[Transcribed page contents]
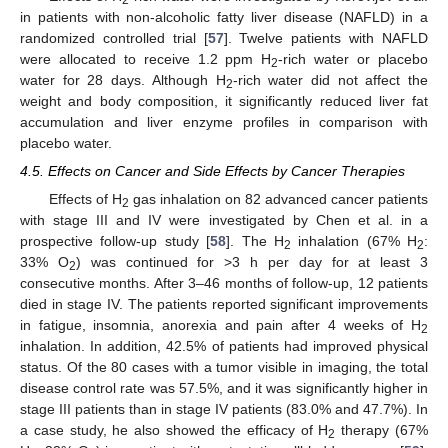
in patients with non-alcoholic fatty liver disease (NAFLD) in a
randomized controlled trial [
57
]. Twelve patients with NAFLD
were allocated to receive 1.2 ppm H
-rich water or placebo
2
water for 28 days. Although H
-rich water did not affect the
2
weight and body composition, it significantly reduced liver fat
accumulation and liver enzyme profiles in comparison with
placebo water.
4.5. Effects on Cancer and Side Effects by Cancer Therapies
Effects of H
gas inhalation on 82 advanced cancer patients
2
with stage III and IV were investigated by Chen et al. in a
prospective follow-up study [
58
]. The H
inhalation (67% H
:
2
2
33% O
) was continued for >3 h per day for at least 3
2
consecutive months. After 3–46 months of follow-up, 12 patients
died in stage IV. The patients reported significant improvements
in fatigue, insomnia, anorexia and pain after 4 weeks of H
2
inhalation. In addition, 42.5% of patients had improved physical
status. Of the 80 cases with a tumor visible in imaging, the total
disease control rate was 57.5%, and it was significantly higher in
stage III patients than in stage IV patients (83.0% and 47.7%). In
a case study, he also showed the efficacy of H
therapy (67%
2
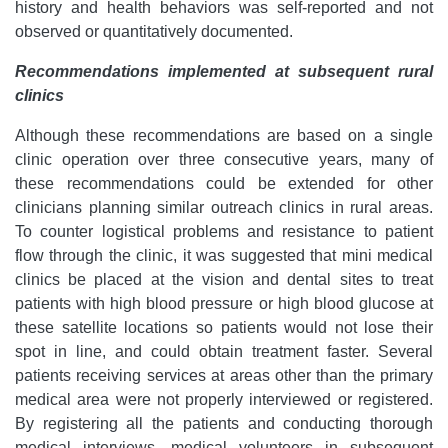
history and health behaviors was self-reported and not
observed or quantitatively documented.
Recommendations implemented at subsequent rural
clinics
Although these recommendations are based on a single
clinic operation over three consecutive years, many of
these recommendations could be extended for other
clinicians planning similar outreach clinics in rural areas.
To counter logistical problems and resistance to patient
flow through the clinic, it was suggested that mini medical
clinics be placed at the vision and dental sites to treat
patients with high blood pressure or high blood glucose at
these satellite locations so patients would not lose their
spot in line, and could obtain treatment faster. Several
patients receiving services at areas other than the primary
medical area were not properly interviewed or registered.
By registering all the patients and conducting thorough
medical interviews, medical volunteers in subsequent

■ **WHAT IS BEING ASKED**
Exact duplication is required for the lines above, from the line that contains "gas inhalation on 82 advanced cancer patients" to the line that contains "died in stage", inclusive; omit all others.

■ **OUTPUT**
gas inhalation on 82 advanced cancer patients
2
with stage III and IV were investigated by Chen et al. in a
prospective follow-up study [
58
]. The H
inhalation (67% H
:
2
2
33% O
) was continued for >3 h per day for at least 3
2
consecutive months. After 3–46 months of follow-up, 12 patients
died in stage IV. The patients reported significant improvements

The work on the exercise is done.